Task prompt:
Retype all entries exactly as they stand, excluding pictures.

Images with pose keypoints:
════════════════════

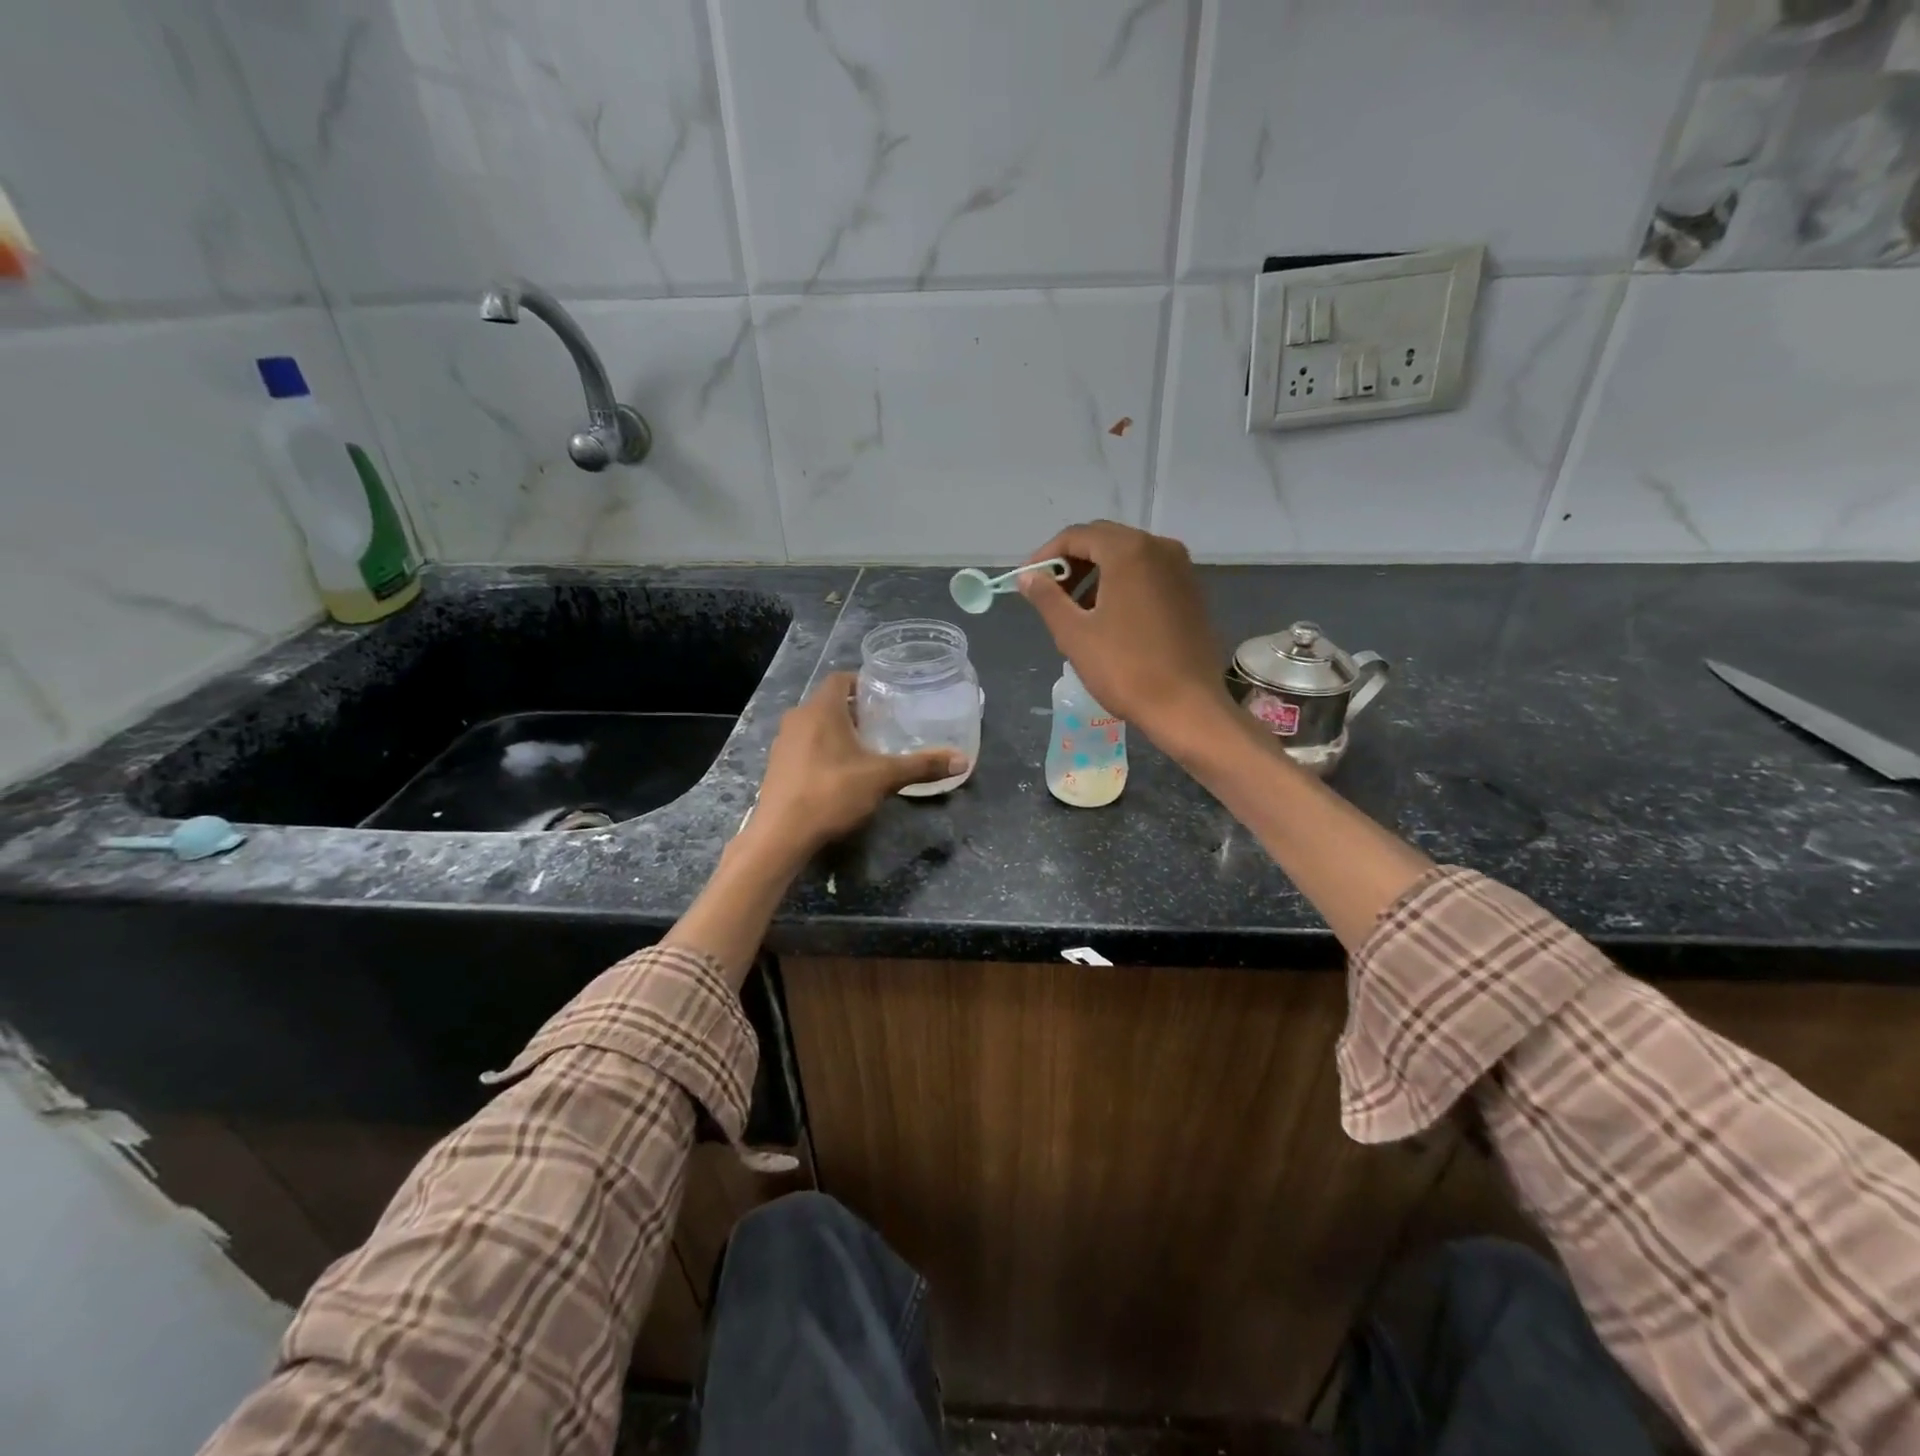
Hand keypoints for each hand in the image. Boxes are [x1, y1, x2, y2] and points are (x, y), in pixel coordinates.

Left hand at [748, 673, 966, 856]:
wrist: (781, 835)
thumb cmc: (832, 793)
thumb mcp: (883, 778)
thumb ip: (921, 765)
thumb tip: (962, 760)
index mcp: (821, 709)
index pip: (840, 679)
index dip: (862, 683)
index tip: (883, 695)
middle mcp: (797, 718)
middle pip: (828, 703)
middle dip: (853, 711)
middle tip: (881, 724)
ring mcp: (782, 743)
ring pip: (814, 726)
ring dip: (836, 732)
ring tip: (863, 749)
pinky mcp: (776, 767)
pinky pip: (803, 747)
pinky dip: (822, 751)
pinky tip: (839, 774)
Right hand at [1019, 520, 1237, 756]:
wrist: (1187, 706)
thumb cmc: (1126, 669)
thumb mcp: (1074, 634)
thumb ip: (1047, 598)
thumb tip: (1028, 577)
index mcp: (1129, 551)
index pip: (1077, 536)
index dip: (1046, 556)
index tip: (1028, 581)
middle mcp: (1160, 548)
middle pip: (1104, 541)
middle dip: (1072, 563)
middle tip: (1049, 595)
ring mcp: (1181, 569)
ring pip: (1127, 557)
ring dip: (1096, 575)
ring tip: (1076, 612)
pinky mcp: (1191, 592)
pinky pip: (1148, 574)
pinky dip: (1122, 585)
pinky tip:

════════════════════

Answer box:
Hand keypoints for each hand in the image. Boxes are [x1, y1, x2, y2] and points are (x, y), in pixel coordinates.

Left hand at [748, 673, 966, 856]:
wrist: (781, 835)
thumb cmc: (832, 793)
thumb mcp: (883, 778)
thumb ip: (921, 765)
thumb tip: (962, 760)
index mcp: (821, 709)
index pip: (840, 679)
index dip: (862, 683)
index tip: (883, 695)
middle mcp: (797, 718)
middle pip: (828, 703)
middle dip: (853, 711)
middle tip: (881, 724)
ring mcp: (782, 743)
ring pip: (814, 726)
ring dip: (836, 732)
ring tip: (863, 749)
pinky mcp: (776, 767)
pinky pip: (803, 747)
pinky dip: (822, 751)
pinky tip: (839, 774)
Right hand at [1019, 520, 1237, 756]:
wrist: (1187, 706)
thumb cmc: (1126, 669)
thumb mcp: (1074, 634)
thumb ip: (1047, 598)
thumb tip: (1028, 577)
index mcp: (1129, 551)
index pip: (1077, 536)
index dip: (1046, 556)
index tip: (1028, 581)
middle mcp: (1160, 548)
middle pip: (1104, 541)
middle dip: (1072, 563)
middle tip: (1049, 595)
ring mcp: (1181, 569)
ring pip: (1127, 557)
ring dip: (1096, 575)
ring tip: (1076, 612)
pinky mcp: (1191, 592)
pinky pip: (1148, 574)
pinky dip: (1122, 585)
pinky tip:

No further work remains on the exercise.